Many helpful commenters have suggested polynomial long division to solve the question I posed, and I have carried it out here:

$p(x) \cdot (x+c) = x^3+c^3 \\$

$ p(x) = \frac{x^3+c^3}{x+c} \\ $

$\begin{array}{r} x^2-cx+c^2\\ x+c{\overline{\smash{\big)}\,x^3+c^3\phantom{))))))}}}\\ \underline{-(x^3+cx^2)\phantom{))))}}\\ -cx^2+c^3\phantom{))}\\ \underline{-(-cx^2-c^2x)}\\ c^2x+c^3\phantom{)}\\ \underline{-(c^2x+c^3)}\\ 0 \end{array} \\ \\ $

$p(x) = x^2-cx+c^2$

Therefore,

$p(x) \cdot (x+c) = x^3+c^3 \\$

$(x^2-cx+c^2)(x+c) = x^3+c^3$

Answer 4

You can build up $P(x)$ sequentially.
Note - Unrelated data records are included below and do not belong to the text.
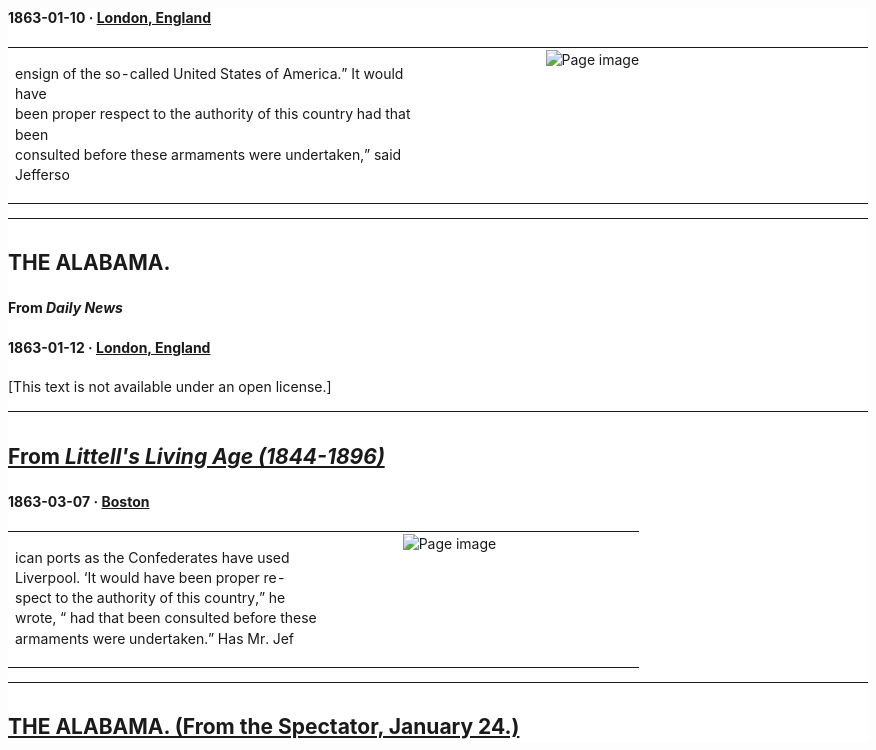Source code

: #### 1863-01-10 &middot; [London, England](http://dbpedia.org/resource/London)

<table style="width: 100%;"><tr><td style="width: 50%">

  
ensign of the so-called United States of America.” It would have  
been proper respect to the authority of this country had that been  
consulted before these armaments were undertaken,” said Jefferso
</td><td style="width: 50%; max-height: 75%; margin: auto; display: block;">
<img alt="Page image" src="https://iiif.archive.org/image/iiif/2/sim_london-review-of-politics-society-literature-art-science_1863-01-10_6_132%2Fsim_london-review-of-politics-society-literature-art-science_1863-01-10_6_132_jp2.zip%2Fsim_london-review-of-politics-society-literature-art-science_1863-01-10_6_132_jp2%2Fsim_london-review-of-politics-society-literature-art-science_1863-01-10_6_132_0010.jp2/pct:8.495934959349594,75.92042755344418,33.577235772357724,2.8355106888361044/600,/0/default.jpg"/>
</td>
</tr></table>

---

## THE ALABAMA.

#### From _Daily News_

#### 1863-01-12 &middot; [London, England](http://dbpedia.org/resource/London)

[This text is not available under an open license.]

---

## [From _Littell's Living Age (1844-1896)_](https://archive.org/details/sim_living-age_1863-03-07_76_979/page/n42/mode/1up?view=theater)

#### 1863-03-07 &middot; [Boston](http://dbpedia.org/resource/Boston)

<table style="width: 100%;"><tr><td style="width: 50%">

  
ican ports as the Confederates have used  
Liverpool. ‘It would have been proper re-  
spect to the authority of this country,” he  
wrote, “ had that been consulted before these  
armaments were undertaken.” Has Mr. Jef
</td><td style="width: 50%; max-height: 75%; margin: auto; display: block;">
<img alt="Page image" src="https://iiif.archive.org/image/iiif/2/sim_living-age_1863-03-07_76_979%2Fsim_living-age_1863-03-07_76_979_jp2.zip%2Fsim_living-age_1863-03-07_76_979_jp2%2Fsim_living-age_1863-03-07_76_979_0042.jp2/pct:48.97868561278863,48.61738148984199,36.58969804618117,6.264108352144469/600,/0/default.jpg"/>
</td>
</tr></table>

---

## [THE ALABAMA. (From the Spectator, January 24.)](http://trove.nla.gov.au/ndp/del/article/13076360)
To get the term $x^3$ on the right side, first guess $P_1(x) = x^2$. Then $P_1(x) (x + c) = x^3 + x^2 c$. To get rid of this second term on the right side, try $P_2 (x) = P_1(x) - x c$. Then $P_2 (x) (x + c) = x^3 - x c^2$. To get rid of this second term on the right side, take $P_3(x) = P_2(x) + c^2$. We get $P_3(x) (x-c) = x^3 + c^3$ as desired, and we have $P_3(x) = x^2 - xc + c^2$.